Just wondering whether anyone in here is Security+ certified as i have a few questions :wink: 

Is it worth while doing this certificate if you are planning to move into Computer Security field, how hard is it to get, how much does te exam cost etc etc ....

Any info on this topic is appreciated !!!


Greetings


----------



## Jason

If you are in the U.S. it will cost $237.00 for the test. The site doesn't say how much training materials are, but I'm sure there are classes for it. You can find trainers at http://certification.comptia.org/resources/find_providers.aspx and materials at http://certification.comptia.org/resources/find_materials.aspx


----------



## tekaro

danrak cheers for the info !!!!


----------



## Cellus

CompTIA Security+ is the logical first step to take in terms of certifications in the IT Security field. It covers all the basic of IT Security. You can even use it to obtain the security specializations for MCSA/MCSE.

The real "creme" of IT Security certifications is the CISSP (Certified Information Systems Security Professional), however that requires several years of experience in IT Security and Common Bodies of Knowledge (CBK).

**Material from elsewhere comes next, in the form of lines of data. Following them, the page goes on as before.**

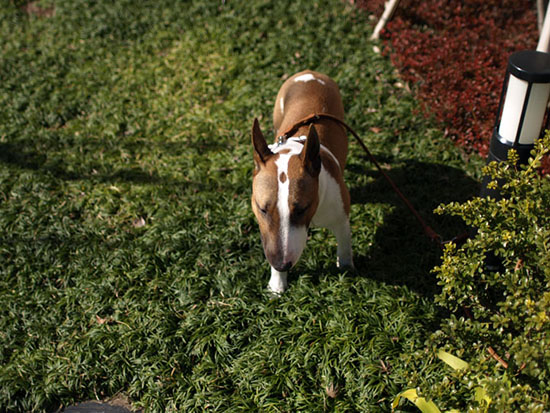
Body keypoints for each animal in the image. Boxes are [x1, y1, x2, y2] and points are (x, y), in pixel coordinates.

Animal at [253, 70, 354, 292]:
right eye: (262, 209)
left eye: (301, 209)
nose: (281, 264)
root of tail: (309, 73)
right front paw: (277, 284)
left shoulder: (341, 219)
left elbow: (344, 246)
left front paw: (346, 268)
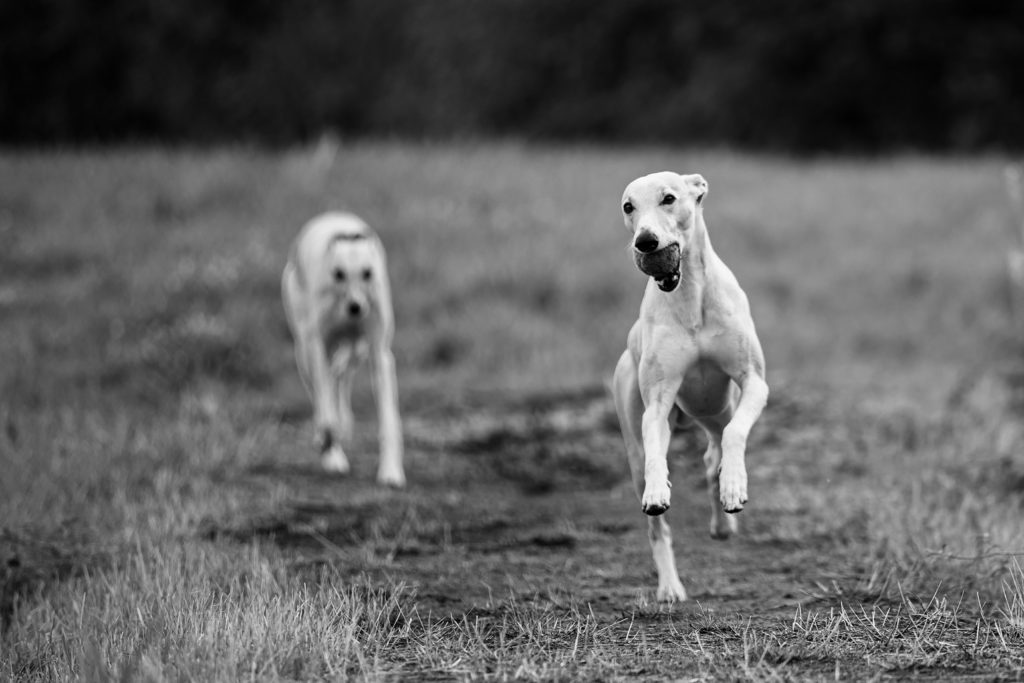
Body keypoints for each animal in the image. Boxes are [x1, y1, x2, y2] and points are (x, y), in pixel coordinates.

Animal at [284, 214, 407, 485]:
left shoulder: (380, 354)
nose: (355, 307)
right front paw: (332, 453)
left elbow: (388, 420)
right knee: (321, 390)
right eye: (338, 274)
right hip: (304, 349)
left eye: (367, 273)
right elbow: (327, 413)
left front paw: (390, 471)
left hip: (358, 348)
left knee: (341, 374)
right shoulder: (318, 347)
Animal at [606, 172, 770, 602]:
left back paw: (723, 518)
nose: (645, 241)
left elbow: (736, 435)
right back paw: (669, 586)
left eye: (669, 198)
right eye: (628, 206)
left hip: (716, 409)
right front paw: (658, 491)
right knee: (656, 525)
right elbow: (655, 450)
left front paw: (734, 487)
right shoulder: (658, 402)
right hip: (639, 432)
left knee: (716, 449)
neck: (690, 296)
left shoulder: (754, 383)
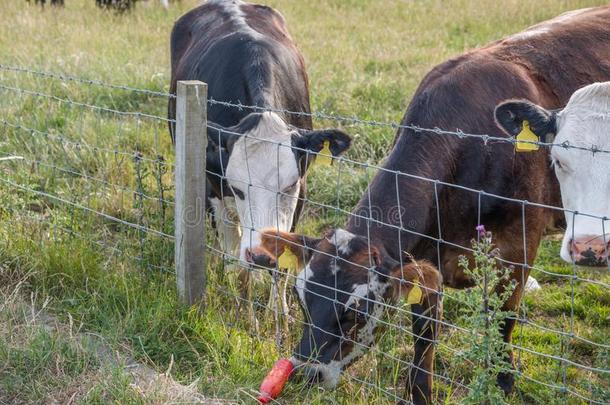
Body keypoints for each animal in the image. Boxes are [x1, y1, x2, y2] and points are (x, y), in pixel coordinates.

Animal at [167, 1, 352, 266]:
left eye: (289, 186)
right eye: (237, 188)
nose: (262, 256)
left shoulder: (300, 193)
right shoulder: (212, 189)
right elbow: (231, 253)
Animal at [245, 4, 604, 402]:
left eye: (358, 313)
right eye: (303, 300)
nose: (307, 373)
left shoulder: (519, 246)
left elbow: (503, 318)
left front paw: (503, 381)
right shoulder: (425, 261)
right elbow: (424, 334)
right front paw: (420, 392)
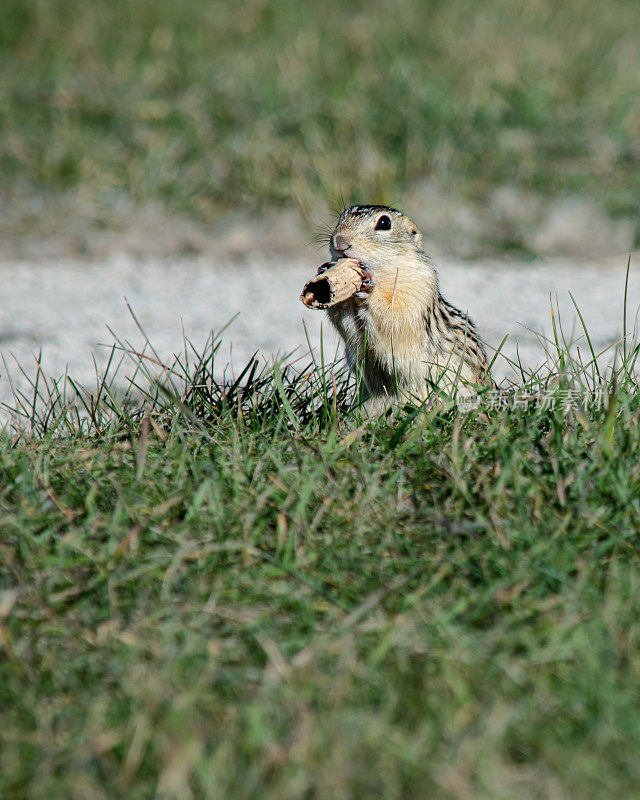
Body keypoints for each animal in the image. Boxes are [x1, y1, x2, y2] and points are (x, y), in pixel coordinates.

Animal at [322, 203, 488, 416]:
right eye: (341, 217)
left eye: (384, 223)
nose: (340, 242)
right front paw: (326, 271)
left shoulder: (419, 288)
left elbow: (396, 317)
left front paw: (369, 291)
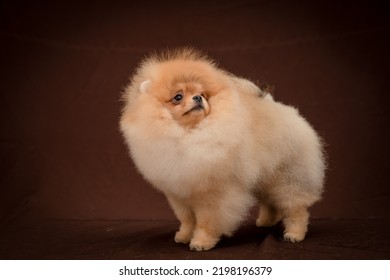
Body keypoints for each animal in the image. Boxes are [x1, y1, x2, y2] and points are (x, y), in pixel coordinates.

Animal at [119, 48, 326, 252]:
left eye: (203, 94)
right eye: (178, 97)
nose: (198, 98)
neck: (186, 136)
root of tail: (286, 111)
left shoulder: (214, 194)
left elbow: (207, 221)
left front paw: (201, 242)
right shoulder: (178, 193)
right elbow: (187, 219)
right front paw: (184, 236)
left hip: (287, 177)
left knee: (296, 207)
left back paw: (294, 234)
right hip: (265, 177)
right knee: (270, 201)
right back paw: (266, 221)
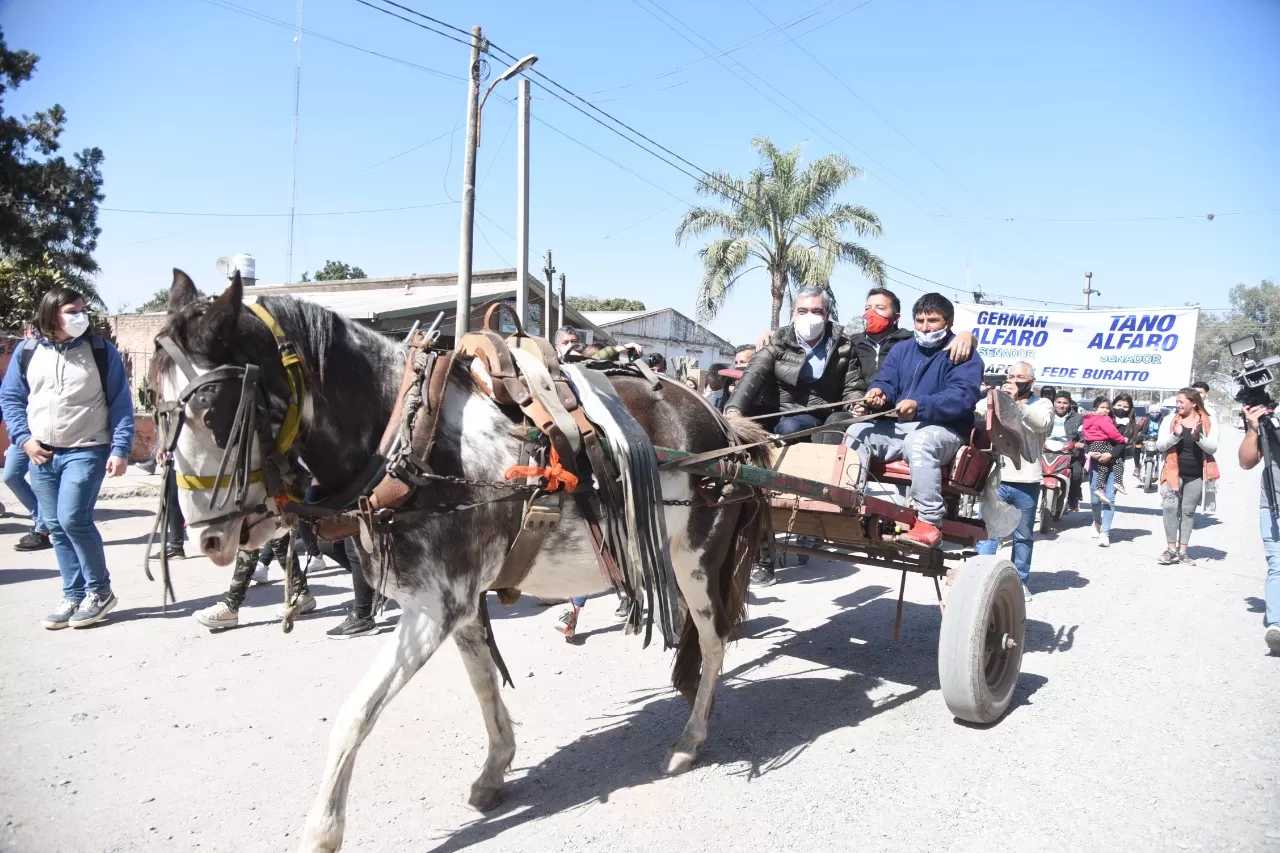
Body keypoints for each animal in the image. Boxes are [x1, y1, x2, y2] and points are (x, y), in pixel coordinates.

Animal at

CompTIA Security+ official page:

http://certification.comptia.org/security/

(ISC)2 CISSP oficial page:

https://www.isc2.org/cgi-bin/content.cgi?category=97


----------



## ITTracker

I have been searching for testing material. Would you know where I could find testing material for the Security +?


----------



## Cellus

There are a number of companies that distribute practice exams, flash cards, and so forth to use on your computer. PrepLogic, Self Test, TestOut, Transcender, and Test King are a few examples.

Some textbooks also come with their own practice exams on the included CD (for example, the "Security+ Guide to Network Security Fundamentals - Second Edition" by Mark Ciampa from Thomson Course Technology comes with its own practice exams). If you have a Security+ textbook that is CompTIA Quality Authorized Curriculum and/or CSSIA Approved Courseware, you should be golden.

EDIT: Test King has recieved a bit of flak from Microsoft legally due to accusations of "brain dumping" (people write the exams and then "brain dump" the questions and answers to Test King, which is illegal as Microsoft exams require signing a NDA). The option is there, which is why I gave it, but you may want to refrain from using it. All the other exam vendors are fine.


----------



## ITTracker

I was looking for free exam questions and answers just to get an idea of what I should expect. 

Purchasing software from Exam Cram (Crammaster) always works for me but I'm wanting an ensurement that I would like to do it before I purchase the $99CD. Microsoft is out of the question because of the long questions with a simple answer. CCNA is out of the question for another 1 to 2 years. I'll stick to Comptia. 

Thanks for the information.


----------



## Cellus

Know your definitions, and expect "best answer" questions. Unlike the Microsoft exams, the general format for CompTIA exam questions tend to be direct and to the point instead of tender-footing around by spilling two paragraphs of useless information that has one sentence of worth.


----------